### 阅读材料
════

Spark MapOutputTracker源码分析
更多资源分享
- SPARK 源码分析技术分享(视频汇总套装视频): https://www.bilibili.com/video/av37442139/
- github: https://github.com/opensourceteams/spark-scala-maven
- csdn(汇总视频在线看): https://blog.csdn.net/thinktothings/article/details/84726769
前置条件
- Hadoop版本: Hadoop 2.6.0-cdh5.15.0
- Spark版本: SPARK 1.6.0-cdh5.15.0
- JDK.1.8.0_191
- scala2.10.7
技能标签
- Spark ShuffleMapTask处理完成后,把MapStatus数据(BlockManagerId,[compressSize])发送给MapOutputTrackerMaster.mapStatuses保存
- ResultTask对ShuffleMapTask输出结果迭代ShuffleBlockFetcherIterator需要用到MapStatus
ShuffleMapTask
MapStatus
- MapStatus 数据(BlockManagerId,[compressSize])
ShuffleRDD.compute()
- 调用BlockStoreShuffleReader.read()方法
override def compute(split: Partition, context: TaskContext): Iterator[(K, C)] = {
val dep = dependencies.head.asInstanceOf[ShuffleDependency[K, V, C]]
SparkEnv.get.shuffleManager.getReader(dep.shuffleHandle, split.index, split.index + 1, context)
.read()
.asInstanceOf[Iterator[(K, C)]]
}
BlockStoreShuffleReader.read
- 调用 mapOutputTracker.getMapSizesByExecutorId
override def read(): Iterator[Product2[K, C]] = {
val streamWrapper: (BlockId, InputStream) => InputStream = { (blockId, in) =>
blockManager.wrapForCompression(blockId,
CryptoStreamUtils.wrapForEncryption(in, blockManager.conf))
}
val wrappedStreams = new ShuffleBlockFetcherIterator(
context,
blockManager.shuffleClient,
blockManager,
mapOutputTracker.getMapSizesByExecutorId(handle.shuffleId, startPartition, endPartition),
streamWrapper,
// Note: we use getSizeAsMb when no suffix is provided for backwards compatibility
SparkEnv.get.conf.getSizeAsMb("spark.reducer.maxSizeInFlight", "48m") * 1024 * 1024,
SparkEnv.get.conf.getBoolean("spark.shuffle.detectCorrupt", true))
val ser = Serializer.getSerializer(dep.serializer)
val serializerInstance = ser.newInstance()
// Create a key/value iterator for each stream
val recordIter = wrappedStreams.flatMap { case (blockId, wrappedStream) =>
// Note: the asKeyValueIterator below wraps a key/value iterator inside of a
// NextIterator. The NextIterator makes sure that close() is called on the
// underlying InputStream when all records have been read.
serializerInstance.deserializeStream(wrappedStream).asKeyValueIterator
}
// Update the context task metrics for each record read.
val readMetrics = context.taskMetrics.createShuffleReadMetricsForDependency()
val metricIter = CompletionIterator[(Any, Any), Iterator[(Any, Any)]](
recordIter.map(record => {
readMetrics.incRecordsRead(1)
record
}),
context.taskMetrics().updateShuffleReadMetrics())
// An interruptible iterator must be used here in order to support task cancellation
val interruptibleIter = new InterruptibleIterator[(Any, Any)](context, metricIter)

════

### 理解自测
• 1. 根据这篇Spark MapOutputTracker源码分析,ShuffleMapTask处理完成后会把MapStatus数据发送到哪里保存?
• 2. 请用两句话概括这篇Spark MapOutputTracker源码分析的内容。

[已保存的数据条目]
════

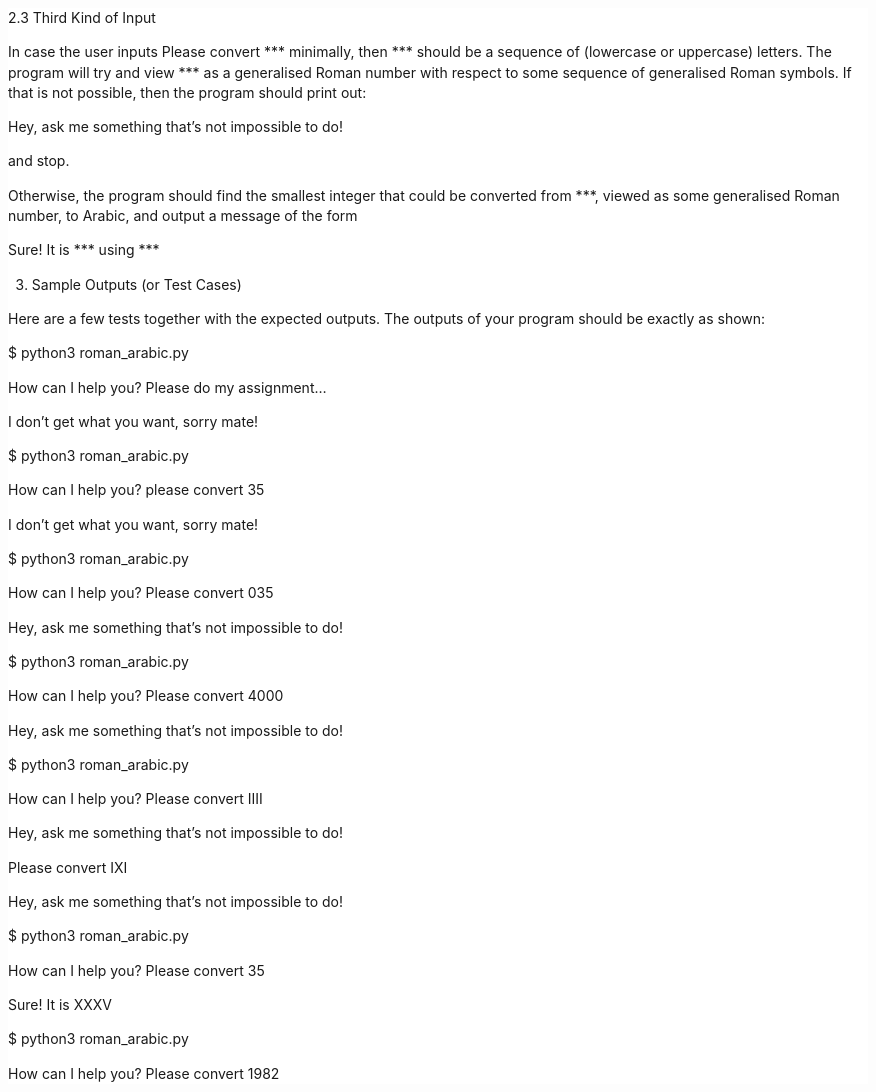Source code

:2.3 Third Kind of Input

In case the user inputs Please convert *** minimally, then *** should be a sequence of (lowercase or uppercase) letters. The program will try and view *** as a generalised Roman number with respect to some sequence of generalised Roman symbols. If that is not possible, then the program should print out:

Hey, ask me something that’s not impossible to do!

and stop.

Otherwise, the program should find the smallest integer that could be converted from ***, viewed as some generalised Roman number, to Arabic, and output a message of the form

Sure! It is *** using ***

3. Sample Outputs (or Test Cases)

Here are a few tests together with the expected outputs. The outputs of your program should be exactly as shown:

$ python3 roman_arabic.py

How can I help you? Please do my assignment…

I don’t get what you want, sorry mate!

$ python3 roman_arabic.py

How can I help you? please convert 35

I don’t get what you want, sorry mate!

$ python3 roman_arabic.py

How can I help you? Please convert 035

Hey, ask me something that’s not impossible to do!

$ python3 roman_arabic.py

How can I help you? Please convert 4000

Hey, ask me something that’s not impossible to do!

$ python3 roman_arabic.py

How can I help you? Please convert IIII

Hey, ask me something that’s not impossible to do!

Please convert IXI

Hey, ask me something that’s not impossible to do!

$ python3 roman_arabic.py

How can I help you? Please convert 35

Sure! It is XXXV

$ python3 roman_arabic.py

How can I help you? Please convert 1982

════

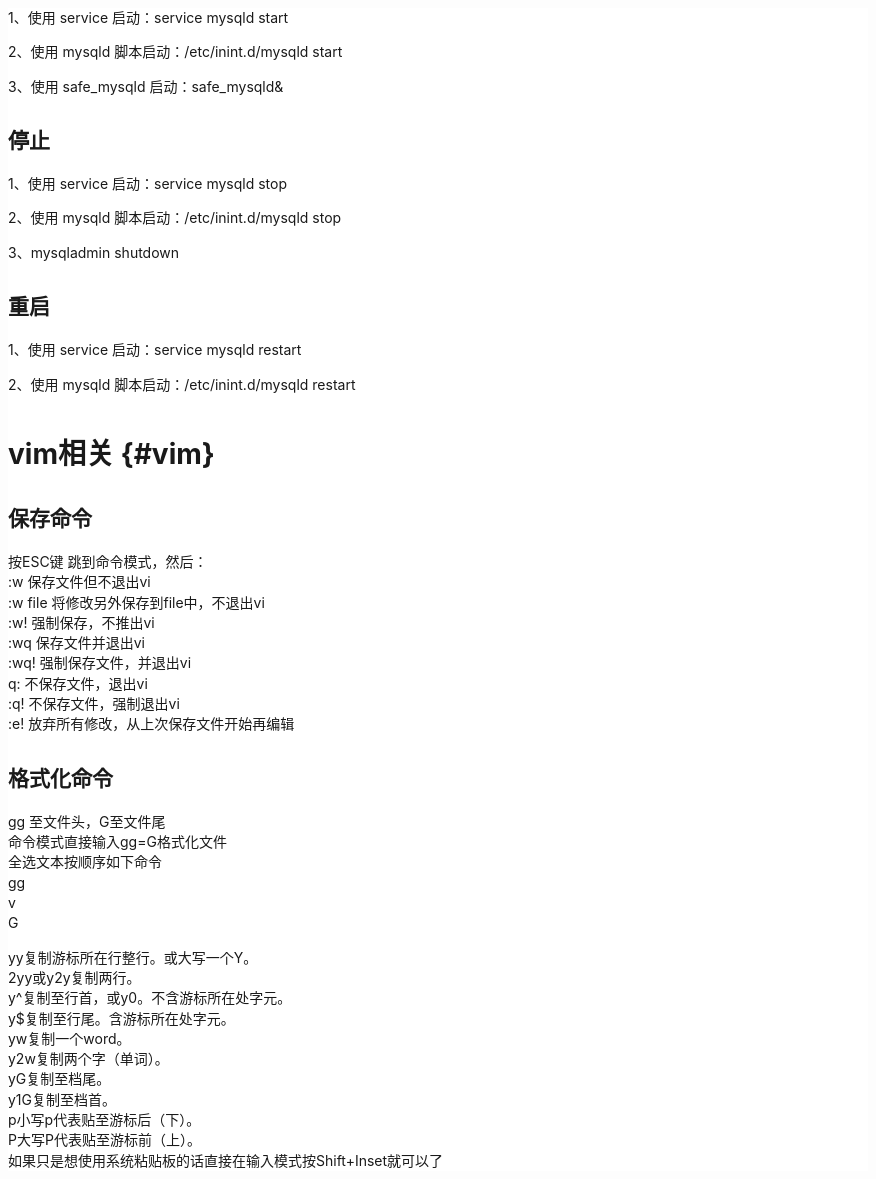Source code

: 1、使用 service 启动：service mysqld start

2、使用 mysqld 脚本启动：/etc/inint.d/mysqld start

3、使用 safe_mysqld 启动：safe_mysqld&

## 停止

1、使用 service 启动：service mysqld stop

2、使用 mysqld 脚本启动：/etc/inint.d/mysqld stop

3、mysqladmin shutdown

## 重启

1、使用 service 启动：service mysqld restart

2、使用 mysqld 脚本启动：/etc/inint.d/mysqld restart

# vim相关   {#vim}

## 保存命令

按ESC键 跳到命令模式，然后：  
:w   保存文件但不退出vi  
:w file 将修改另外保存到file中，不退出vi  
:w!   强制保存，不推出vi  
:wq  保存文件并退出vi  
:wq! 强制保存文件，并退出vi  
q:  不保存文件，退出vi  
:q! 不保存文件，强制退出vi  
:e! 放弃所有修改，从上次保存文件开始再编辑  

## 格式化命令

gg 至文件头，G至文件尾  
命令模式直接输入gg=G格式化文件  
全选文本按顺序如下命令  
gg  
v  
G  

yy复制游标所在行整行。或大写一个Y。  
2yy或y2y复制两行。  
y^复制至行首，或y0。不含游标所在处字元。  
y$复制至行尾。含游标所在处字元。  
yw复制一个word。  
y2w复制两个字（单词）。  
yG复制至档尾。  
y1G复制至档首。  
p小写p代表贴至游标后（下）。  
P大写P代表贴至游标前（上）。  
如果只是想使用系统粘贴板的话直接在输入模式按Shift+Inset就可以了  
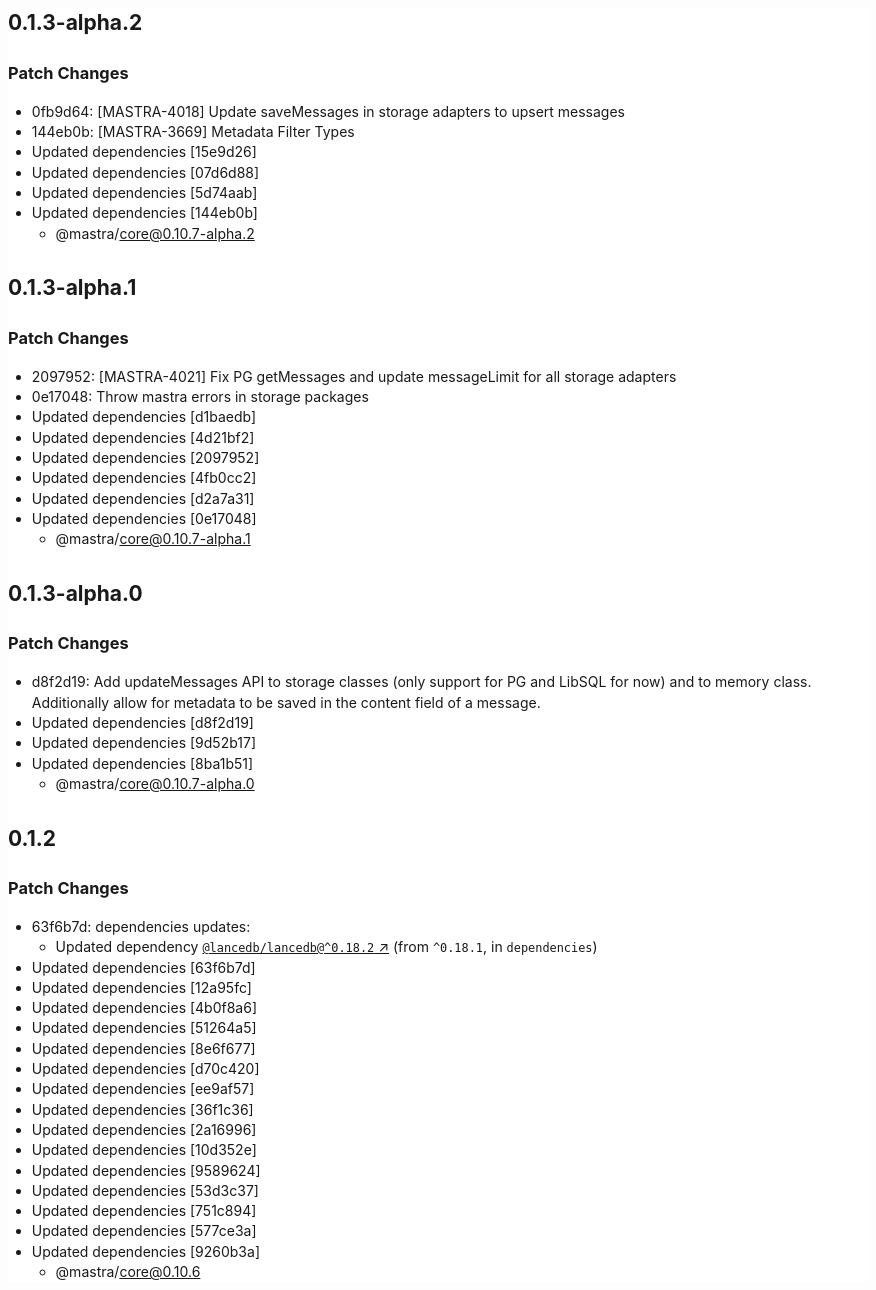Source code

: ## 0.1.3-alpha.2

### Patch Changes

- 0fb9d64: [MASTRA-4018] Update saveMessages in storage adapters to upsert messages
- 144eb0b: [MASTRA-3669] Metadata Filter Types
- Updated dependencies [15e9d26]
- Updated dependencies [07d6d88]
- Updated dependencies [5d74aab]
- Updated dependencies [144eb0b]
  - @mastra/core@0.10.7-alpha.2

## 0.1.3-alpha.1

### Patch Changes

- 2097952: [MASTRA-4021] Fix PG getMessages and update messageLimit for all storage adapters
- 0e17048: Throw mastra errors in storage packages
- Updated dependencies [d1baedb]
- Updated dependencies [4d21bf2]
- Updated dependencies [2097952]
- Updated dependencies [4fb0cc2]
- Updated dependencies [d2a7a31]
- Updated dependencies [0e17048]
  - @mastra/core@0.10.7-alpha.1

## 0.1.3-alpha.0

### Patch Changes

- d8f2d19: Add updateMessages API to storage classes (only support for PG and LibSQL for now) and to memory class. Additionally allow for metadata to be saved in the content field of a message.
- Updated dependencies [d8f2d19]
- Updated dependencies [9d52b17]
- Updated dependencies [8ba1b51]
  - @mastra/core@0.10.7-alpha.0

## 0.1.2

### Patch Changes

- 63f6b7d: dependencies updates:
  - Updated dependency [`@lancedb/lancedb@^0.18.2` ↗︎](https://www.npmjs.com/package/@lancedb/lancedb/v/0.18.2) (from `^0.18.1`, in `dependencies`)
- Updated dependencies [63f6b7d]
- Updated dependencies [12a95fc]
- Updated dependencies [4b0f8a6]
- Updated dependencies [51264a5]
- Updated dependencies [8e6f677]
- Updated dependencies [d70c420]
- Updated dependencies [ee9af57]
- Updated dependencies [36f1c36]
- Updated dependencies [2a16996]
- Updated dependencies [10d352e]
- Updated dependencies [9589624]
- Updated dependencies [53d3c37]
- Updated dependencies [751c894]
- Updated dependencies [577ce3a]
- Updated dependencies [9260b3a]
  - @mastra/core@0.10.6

════

### 答案汇总
• 1. 发送给MapOutputTrackerMaster.mapStatuses保存。

• 2. ShuffleMapTask处理完成后,会把MapStatus数据(BlockManagerId,[compressSize])发送给MapOutputTrackerMaster.mapStatuses保存,ResultTask用ShuffleBlockFetcherIterator迭代其输出结果时需要用到MapStatus。ShuffleRDD.compute()调用BlockStoreShuffleReader.read(),read()再调用mapOutputTracker.getMapSizesByExecutorId,并把结果传入ShuffleBlockFetcherIterator。